▸ **WHAT YOU WILL DO**
Only one stretch of the data below is wanted: the lines starting at the one with "X109883511Y-59962116D02*" and ending at the one with "X119628305Y-71012466D01*", both included, given again exactly.

[Design files in text formats]
-*-*-
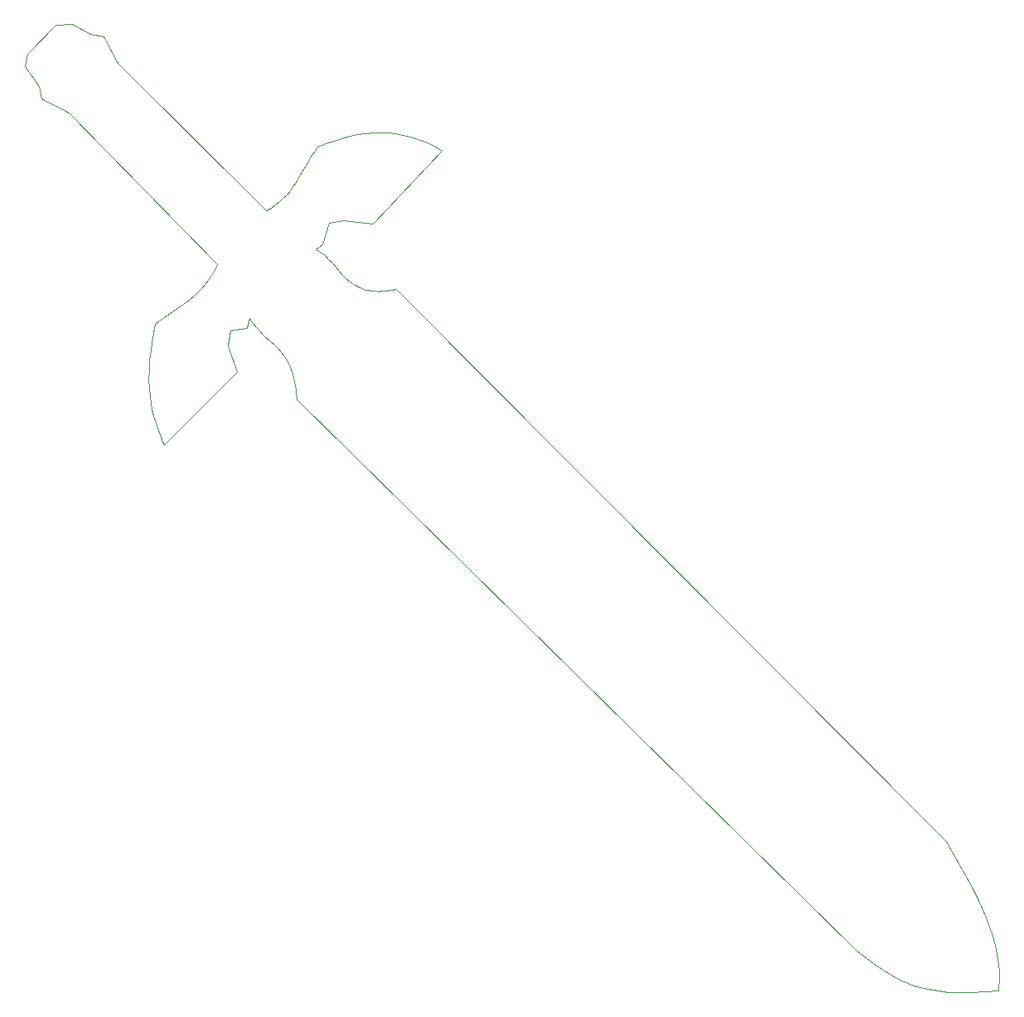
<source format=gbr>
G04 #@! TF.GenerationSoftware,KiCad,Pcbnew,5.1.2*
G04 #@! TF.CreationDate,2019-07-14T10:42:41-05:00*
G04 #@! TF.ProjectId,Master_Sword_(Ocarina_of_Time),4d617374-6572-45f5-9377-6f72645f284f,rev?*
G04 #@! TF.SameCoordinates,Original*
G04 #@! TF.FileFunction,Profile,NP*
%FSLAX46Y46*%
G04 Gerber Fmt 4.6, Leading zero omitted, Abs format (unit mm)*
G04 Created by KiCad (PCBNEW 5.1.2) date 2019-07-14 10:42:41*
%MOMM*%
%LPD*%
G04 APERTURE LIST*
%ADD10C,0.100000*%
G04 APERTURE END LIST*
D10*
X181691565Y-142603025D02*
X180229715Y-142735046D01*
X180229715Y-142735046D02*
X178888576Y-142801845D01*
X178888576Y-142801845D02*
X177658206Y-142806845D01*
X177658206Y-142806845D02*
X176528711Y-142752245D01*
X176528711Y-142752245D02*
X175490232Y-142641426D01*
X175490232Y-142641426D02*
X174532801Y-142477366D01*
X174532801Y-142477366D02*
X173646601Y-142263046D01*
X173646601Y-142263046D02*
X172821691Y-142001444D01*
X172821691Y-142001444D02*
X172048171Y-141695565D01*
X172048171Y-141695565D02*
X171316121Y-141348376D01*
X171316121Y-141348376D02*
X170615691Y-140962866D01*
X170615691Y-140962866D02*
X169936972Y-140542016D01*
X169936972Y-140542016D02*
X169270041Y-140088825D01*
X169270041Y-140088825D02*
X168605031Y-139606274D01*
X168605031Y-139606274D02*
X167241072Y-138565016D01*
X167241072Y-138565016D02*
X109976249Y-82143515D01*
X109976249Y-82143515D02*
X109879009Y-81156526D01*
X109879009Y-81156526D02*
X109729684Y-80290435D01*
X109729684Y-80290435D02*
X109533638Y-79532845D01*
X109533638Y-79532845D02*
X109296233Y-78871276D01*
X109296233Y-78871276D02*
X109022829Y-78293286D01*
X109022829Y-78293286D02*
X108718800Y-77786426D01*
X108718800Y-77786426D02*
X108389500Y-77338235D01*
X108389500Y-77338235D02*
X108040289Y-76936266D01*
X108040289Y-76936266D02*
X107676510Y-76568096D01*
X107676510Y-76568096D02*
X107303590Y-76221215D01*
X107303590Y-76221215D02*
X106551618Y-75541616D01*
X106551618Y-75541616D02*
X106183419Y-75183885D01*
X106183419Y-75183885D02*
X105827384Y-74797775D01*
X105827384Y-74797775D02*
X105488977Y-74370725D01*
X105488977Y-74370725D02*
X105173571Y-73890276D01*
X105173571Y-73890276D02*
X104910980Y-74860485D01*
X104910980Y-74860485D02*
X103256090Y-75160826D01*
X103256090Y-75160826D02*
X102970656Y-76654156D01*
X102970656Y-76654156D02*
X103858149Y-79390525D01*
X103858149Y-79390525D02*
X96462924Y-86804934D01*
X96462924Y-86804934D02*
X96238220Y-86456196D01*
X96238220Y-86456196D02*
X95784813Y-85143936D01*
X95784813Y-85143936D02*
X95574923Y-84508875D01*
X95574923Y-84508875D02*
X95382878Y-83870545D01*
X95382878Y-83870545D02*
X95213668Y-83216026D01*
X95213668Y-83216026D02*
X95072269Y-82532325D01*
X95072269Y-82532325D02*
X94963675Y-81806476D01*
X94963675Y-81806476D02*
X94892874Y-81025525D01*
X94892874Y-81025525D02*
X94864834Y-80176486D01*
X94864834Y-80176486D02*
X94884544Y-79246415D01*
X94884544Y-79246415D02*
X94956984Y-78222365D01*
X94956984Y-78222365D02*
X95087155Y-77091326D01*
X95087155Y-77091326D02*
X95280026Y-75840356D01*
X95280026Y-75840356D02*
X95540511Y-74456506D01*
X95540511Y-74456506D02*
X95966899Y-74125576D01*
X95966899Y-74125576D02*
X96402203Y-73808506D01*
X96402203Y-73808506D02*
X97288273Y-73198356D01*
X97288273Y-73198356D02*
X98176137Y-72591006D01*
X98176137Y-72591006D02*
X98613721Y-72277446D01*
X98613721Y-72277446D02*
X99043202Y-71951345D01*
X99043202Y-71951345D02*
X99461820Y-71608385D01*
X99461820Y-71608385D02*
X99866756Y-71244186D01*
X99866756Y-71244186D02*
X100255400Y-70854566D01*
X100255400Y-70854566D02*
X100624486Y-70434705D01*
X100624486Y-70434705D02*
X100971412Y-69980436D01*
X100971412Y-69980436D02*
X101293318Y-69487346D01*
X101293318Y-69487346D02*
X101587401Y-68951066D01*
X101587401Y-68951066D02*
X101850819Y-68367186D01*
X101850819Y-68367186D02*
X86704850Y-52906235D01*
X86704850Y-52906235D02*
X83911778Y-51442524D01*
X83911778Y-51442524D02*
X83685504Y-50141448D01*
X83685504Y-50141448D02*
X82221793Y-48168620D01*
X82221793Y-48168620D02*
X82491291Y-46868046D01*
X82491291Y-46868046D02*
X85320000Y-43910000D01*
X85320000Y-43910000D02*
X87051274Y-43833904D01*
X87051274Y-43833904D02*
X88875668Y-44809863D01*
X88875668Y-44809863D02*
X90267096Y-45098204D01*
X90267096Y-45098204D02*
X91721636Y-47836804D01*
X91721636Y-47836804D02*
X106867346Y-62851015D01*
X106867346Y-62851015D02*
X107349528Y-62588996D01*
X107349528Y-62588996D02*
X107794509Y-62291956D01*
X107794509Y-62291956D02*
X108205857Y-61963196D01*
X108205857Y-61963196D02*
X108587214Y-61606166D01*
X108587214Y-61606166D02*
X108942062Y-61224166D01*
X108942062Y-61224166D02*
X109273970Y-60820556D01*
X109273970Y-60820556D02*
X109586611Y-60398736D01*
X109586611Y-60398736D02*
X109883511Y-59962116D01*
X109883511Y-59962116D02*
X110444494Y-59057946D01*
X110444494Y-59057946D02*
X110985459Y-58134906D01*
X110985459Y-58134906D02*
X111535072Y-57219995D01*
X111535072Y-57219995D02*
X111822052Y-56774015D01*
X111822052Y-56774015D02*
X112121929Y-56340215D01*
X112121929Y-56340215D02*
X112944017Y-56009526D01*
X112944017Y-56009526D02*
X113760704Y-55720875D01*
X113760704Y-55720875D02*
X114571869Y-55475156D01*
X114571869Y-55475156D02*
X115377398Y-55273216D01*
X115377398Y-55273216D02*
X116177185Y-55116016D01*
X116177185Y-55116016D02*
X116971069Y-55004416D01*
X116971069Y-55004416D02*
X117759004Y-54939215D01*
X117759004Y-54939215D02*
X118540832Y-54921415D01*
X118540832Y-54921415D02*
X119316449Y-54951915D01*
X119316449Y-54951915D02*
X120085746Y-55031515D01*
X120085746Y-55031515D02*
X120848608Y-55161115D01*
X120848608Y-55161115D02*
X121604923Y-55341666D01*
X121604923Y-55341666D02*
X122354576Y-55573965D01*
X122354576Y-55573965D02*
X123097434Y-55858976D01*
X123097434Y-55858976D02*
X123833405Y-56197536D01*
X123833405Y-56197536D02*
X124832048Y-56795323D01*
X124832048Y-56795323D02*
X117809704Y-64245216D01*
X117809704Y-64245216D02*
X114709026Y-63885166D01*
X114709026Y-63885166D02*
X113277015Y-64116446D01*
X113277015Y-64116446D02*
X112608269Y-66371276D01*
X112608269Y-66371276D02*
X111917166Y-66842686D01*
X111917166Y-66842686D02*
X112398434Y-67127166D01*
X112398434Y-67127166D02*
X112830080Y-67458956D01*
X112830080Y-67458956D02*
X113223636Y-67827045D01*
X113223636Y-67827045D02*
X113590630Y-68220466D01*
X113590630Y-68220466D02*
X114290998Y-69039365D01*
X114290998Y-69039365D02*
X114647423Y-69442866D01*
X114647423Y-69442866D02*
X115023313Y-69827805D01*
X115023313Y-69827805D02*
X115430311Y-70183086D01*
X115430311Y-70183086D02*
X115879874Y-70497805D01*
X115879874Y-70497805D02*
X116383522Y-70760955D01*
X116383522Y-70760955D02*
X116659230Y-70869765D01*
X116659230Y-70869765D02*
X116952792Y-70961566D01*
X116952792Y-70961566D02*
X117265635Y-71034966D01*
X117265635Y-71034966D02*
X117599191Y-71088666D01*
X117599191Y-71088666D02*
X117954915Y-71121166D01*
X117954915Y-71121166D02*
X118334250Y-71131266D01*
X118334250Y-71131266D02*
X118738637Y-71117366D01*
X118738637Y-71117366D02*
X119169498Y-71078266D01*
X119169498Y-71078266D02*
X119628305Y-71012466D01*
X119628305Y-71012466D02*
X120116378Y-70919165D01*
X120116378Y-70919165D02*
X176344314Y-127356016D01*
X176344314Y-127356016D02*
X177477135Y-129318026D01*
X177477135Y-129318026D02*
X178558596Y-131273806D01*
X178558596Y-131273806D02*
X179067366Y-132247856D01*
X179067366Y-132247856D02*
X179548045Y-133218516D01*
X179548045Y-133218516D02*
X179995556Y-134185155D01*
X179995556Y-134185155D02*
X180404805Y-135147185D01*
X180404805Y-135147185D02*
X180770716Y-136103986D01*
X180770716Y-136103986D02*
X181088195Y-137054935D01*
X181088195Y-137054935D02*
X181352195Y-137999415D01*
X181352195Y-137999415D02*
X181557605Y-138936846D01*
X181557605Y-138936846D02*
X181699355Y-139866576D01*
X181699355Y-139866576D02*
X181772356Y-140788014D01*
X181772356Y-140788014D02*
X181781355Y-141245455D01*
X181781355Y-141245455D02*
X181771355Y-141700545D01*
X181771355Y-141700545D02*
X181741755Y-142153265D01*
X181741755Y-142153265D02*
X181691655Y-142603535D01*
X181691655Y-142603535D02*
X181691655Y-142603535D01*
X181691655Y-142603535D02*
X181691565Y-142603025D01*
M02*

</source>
-*-*-
▸ **TASK RESPONSE**
X109883511Y-59962116D02*
X110444494Y-59057946D01*
X110444494Y-59057946D02*
X110985459Y-58134906D01*
X110985459Y-58134906D02*
X111535072Y-57219995D01*
X111535072Y-57219995D02*
X111822052Y-56774015D01*
X111822052Y-56774015D02*
X112121929Y-56340215D01*
X112121929Y-56340215D02*
X112944017Y-56009526D01*
X112944017Y-56009526D02*
X113760704Y-55720875D01*
X113760704Y-55720875D02*
X114571869Y-55475156D01*
X114571869Y-55475156D02*
X115377398Y-55273216D01*
X115377398Y-55273216D02*
X116177185Y-55116016D01*
X116177185Y-55116016D02*
X116971069Y-55004416D01*
X116971069Y-55004416D02*
X117759004Y-54939215D01*
X117759004Y-54939215D02*
X118540832Y-54921415D01*
X118540832Y-54921415D02*
X119316449Y-54951915D01*
X119316449Y-54951915D02*
X120085746Y-55031515D01*
X120085746Y-55031515D02*
X120848608Y-55161115D01*
X120848608Y-55161115D02*
X121604923Y-55341666D01*
X121604923Y-55341666D02*
X122354576Y-55573965D01*
X122354576Y-55573965D02*
X123097434Y-55858976D01*
X123097434Y-55858976D02*
X123833405Y-56197536D01*
X123833405Y-56197536D02*
X124832048Y-56795323D01*
X124832048Y-56795323D02*
X117809704Y-64245216D01*
X117809704Y-64245216D02*
X114709026Y-63885166D01*
X114709026Y-63885166D02*
X113277015Y-64116446D01*
X113277015Y-64116446D02*
X112608269Y-66371276D01*
X112608269Y-66371276D02*
X111917166Y-66842686D01*
X111917166Y-66842686D02*
X112398434Y-67127166D01*
X112398434Y-67127166D02*
X112830080Y-67458956D01*
X112830080Y-67458956D02*
X113223636Y-67827045D01*
X113223636Y-67827045D02*
X113590630Y-68220466D01*
X113590630Y-68220466D02*
X114290998Y-69039365D01*
X114290998Y-69039365D02*
X114647423Y-69442866D01*
X114647423Y-69442866D02*
X115023313Y-69827805D01*
X115023313Y-69827805D02*
X115430311Y-70183086D01*
X115430311Y-70183086D02*
X115879874Y-70497805D01*
X115879874Y-70497805D02*
X116383522Y-70760955D01*
X116383522Y-70760955D02*
X116659230Y-70869765D01*
X116659230Y-70869765D02*
X116952792Y-70961566D01*
X116952792Y-70961566D02*
X117265635Y-71034966D01*
X117265635Y-71034966D02*
X117599191Y-71088666D01*
X117599191Y-71088666D02*
X117954915Y-71121166D01*
X117954915Y-71121166D02*
X118334250Y-71131266D01*
X118334250Y-71131266D02*
X118738637Y-71117366D01*
X118738637Y-71117366D02*
X119169498Y-71078266D01*
X119169498Y-71078266D02*
X119628305Y-71012466D01*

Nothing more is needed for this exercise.